Cultura & Società
Il contributo dei cattolici alla Resistenza in Toscana
In sede storiografica si è verificata la tesi che dopo l’8 settembre del ’43 la presenza del Vaticano (che non è tutta la complessità della Chiesa, ma certamente ne è prezioso strumento) ha garantito un punto di riferimento solido nello sbandamento che travolgeva l’Italia, tanto ai laici/laicisti, ai liberali, quanto ai comunisti, ai democristiani e ai socialisti ecc., da ricostruire in un quadro unitario è il lavoro che parrocchie, congregazioni, comunità religiose hanno fatto, talvolta a prezzo di martirio, per preservare la vita di tanti (in primis di ebrei perseguitati da fascisti e nazisti) e rilanciare, con sostegno concreto, la possibilità stessa della democrazia nel nostro Paese. Vogliamo usare l’espressione «radici cristiane della ricostruzione dell’Italia democratica»?
Dal diario di Francesco Berti, medaglia d’oro della Resistenza e bella, costruttiva, figura del movimento cattolico toscano, emergono con forza alcuni punti di memoria che è bene riproporre: l’espressione «nazifascista» è consona ed esprime una complicità verificata e distruttiva, un movimento storico definibile e definito al di là degli episodi con cui si vuole differenziare fino ad assolvere e riscrivere la storia. La vicenda fiorentina andrebbe riproposta ogni qual volta si attacca la Chiesa a 360 gradi (Vaticano compreso): le parrocchie e le comunità che danno rifugio ai perseguitati etnici, religiosi e politici, hanno nomi e cognomi che Berti annota con cura. Quindi, il ruolo svolto da una parte dei cattolici per dare un futuro al paese contro la dittatura.

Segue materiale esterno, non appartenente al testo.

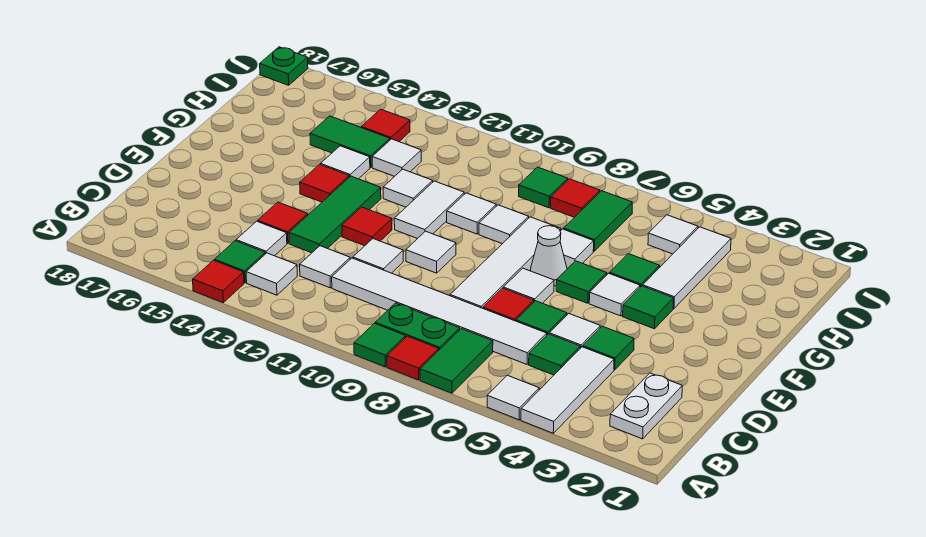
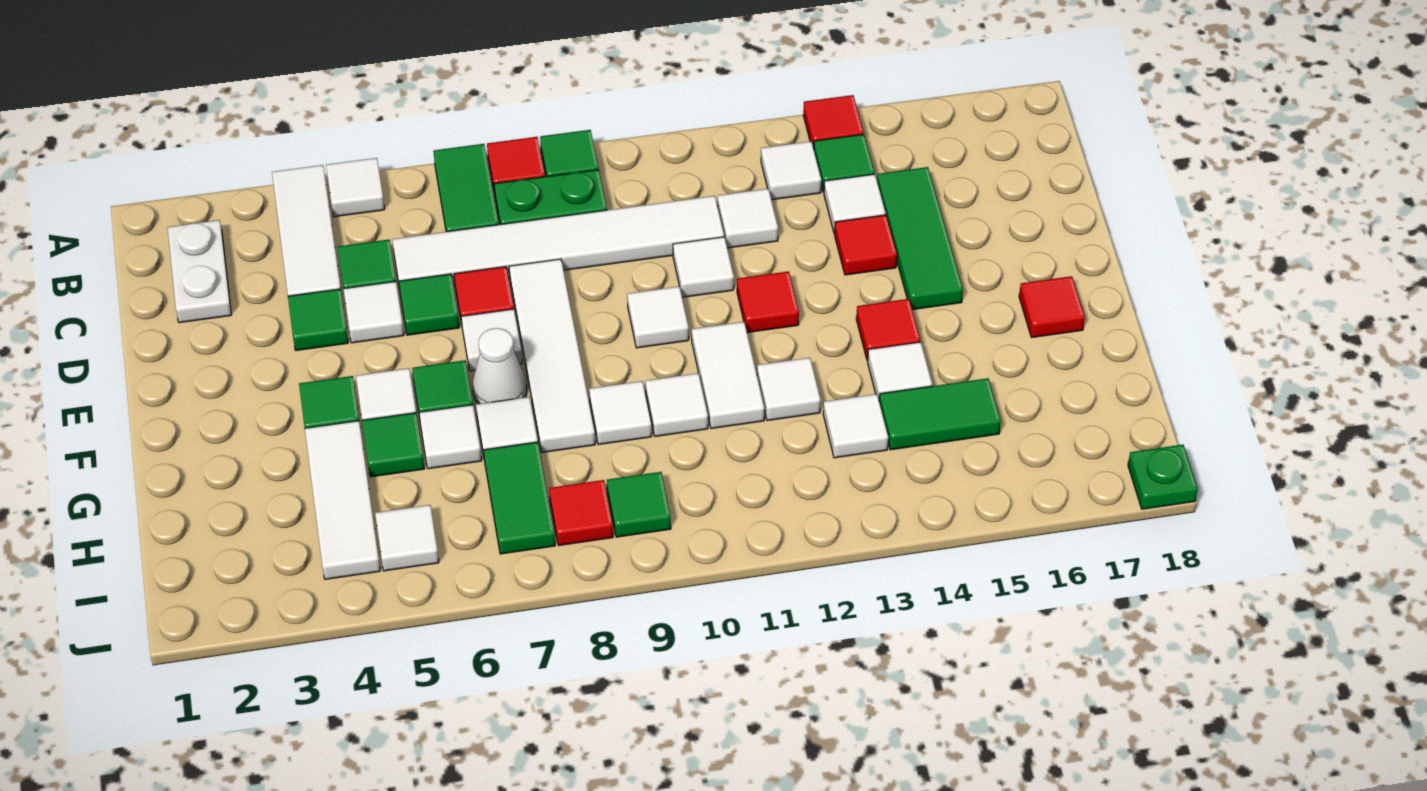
green 1x3 tile [289,176,381,253] -> green 1x3 tile moved to [877,167,963,310]
none -> white 1x1 tile [419,405,482,469]
red 1x1 tile [361,109,410,142] -> red 1x1 tile moved to [1019,276,1085,338]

«Era certo il Cardinale ricorderà Vittore Branca, la cui testimonianza è riportata nel volume allora, la più grande e alta personalità presente in Firenze, abbandonata spesso, e alle volte necessariamente, da troppe altre personalità, tradita soprattutto da troppi intellettuali, da alcuni nostri ammiratissimi professori e uomini di studio che avevano tradito noi giovani, vendendosi dopo tante esortazioni alla libertà e alla giustizia e all’intransigenza per un seggio alla Accademia d’Italia, o per una cattedra romana o per un premio Mussolini o per avere il lasciapassare ad altri onori e che ora giungevano persino, nel settembre del 1943, a fraternizzare coi nazisti».
«La nostra fede nella libertà continua Branca nella giustizia, nella fraternità umana tradita, nell’Università e nei circoli culturali, aveva trovato rifugio e nutrimento proprio nella Chiesa e nell’Associazione cattolica, nelle encicliche e nelle omelie, anzitutto in quelle del cardinale Dalla Costa».
Quest’azione fu così incisiva e recepita nella vita comune che tanto per fare un esempio che può far sorridere quando la comunità di Sesto Fiorentino intitolò una strada a padre Eligio Bortolotti, un prete poco più che ragazzo preso per inganno e ucciso dai nazisti, lo onorò sinceramente aggiungendo «partigiano». Basta andare a Querceto e vedere.
Tra le foto riportate nel libro vi è anche un biglietto di Andreotti in risposta a Berti, datato 5 marzo 1964: «Ricordo sempre gelosamente e con affettuosa ammirazione i tempi d’oro della vigilia cospirativa. Oggi sono tanti quelli che si riempiono di inesistenti glorie passate, ma è fatto né nuovo, né da fare meraviglia». Appunto.
Francesco Berti, Diario di un anno. Cattolici e Resistenza in Toscana, a cura di Pier Luigi Ballini, edizioni Polistampa, pagine 226, euro 16.